The 2025 edition will take place from Monday, October 13 to Friday, October 17, 2025, in Les Plantiers, a village nestled in the heart of the Cévennes, at the CNRS CAES – La Maison Clément – Faveyrolles, 3012 Les Plantiers. The number of available spots is limited, but all applications are welcome.

Two mini-courses will be delivered, including lectures by David Garcia-Zelada and Jonathan Husson (see the Planning section). Participants will also be encouraged to contribute by presenting their own research work.

The MEGA axis of the Mathematics and Physics thematic network will cover accommodation and meals for around fifteen participants, as well as the shuttle from Nîmes train station.
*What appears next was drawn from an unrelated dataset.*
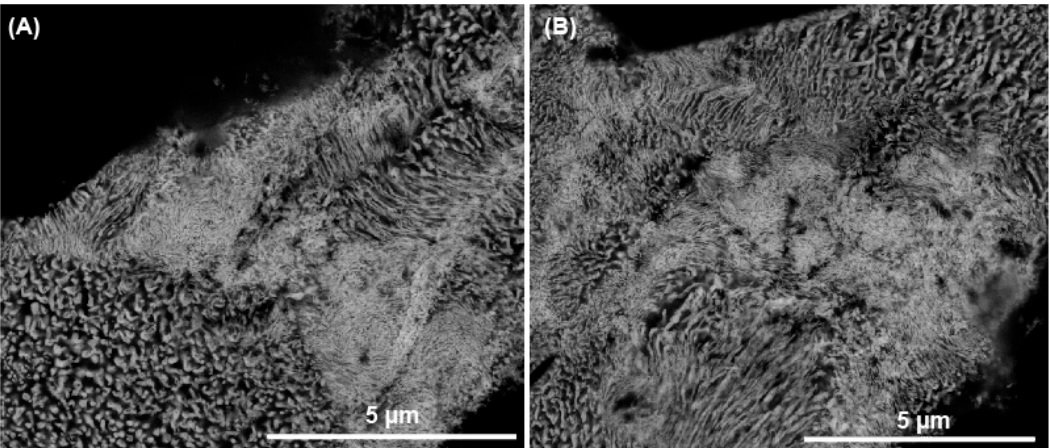
Figure 11. The natural microporous gold found at the Aginskoe deposit, Central Kamchatka epithermal district (imaged by Barbara Etschmann). ( A – B ) Microporous gold grain consists of aggregates of small fibers. The diameters of the gold fibers vary in a single grain.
The rest of the travel expenses must be covered by your home laboratory.

For any questions regarding the organization, feel free to contact the organizers:

• Aniss FARES (Aniss.fares[at]polytechnique.edu)

• Mohammed-Younes GUEDDARI (mohammed-younes.gueddari[at]univ-eiffel.fr)

• Zikun OUYANG (ouyang[at]ceremade.dauphine.fr)

David Garcia-Zelada

Outliers in Random Matrices and Polynomials

We will discuss the existence or non-existence of outliers in two-dimensional systems formed by the eigenvalues of certain random matrices or by the zeros of certain random polynomials. We will focus in particular on the works [arXiv:1811.12225] and [arXiv:2012.05602], whose proofs rely on relatively elementary arguments but, in my opinion, are particularly interesting.

Jonathan Husson

Since its inception by the statistician John Wishart in the 1920s and the subsequent work of Eugene Wigner in the 1950, random matrix theory has expanded to many other fields both in mathematics (with applications for instance to number number theory, integrable systems,...) and outside (in physics, telecommunication, machine learning or biology,..). One of the main question tackled by this theory is the behavior of the spectrum of large random matrices when the dimension goes to infinity. In particular, for Wigner matrices, one has laws of large numbers for both the whole spectrum and for the extremal eigenvalues. But beyond, one can also ask about the probability of large deviations of those spectral quantities (that is how does the probability that they are close to some atypical value decay). This question has known numerous developments in the last ~15 years, in particular for the challenging cases of non-Gaussian matrices. In this mini-course, we will review some of those results and in particular how to use spherical integrals to prove large deviation principles for the largest eigenvalues of random matrices.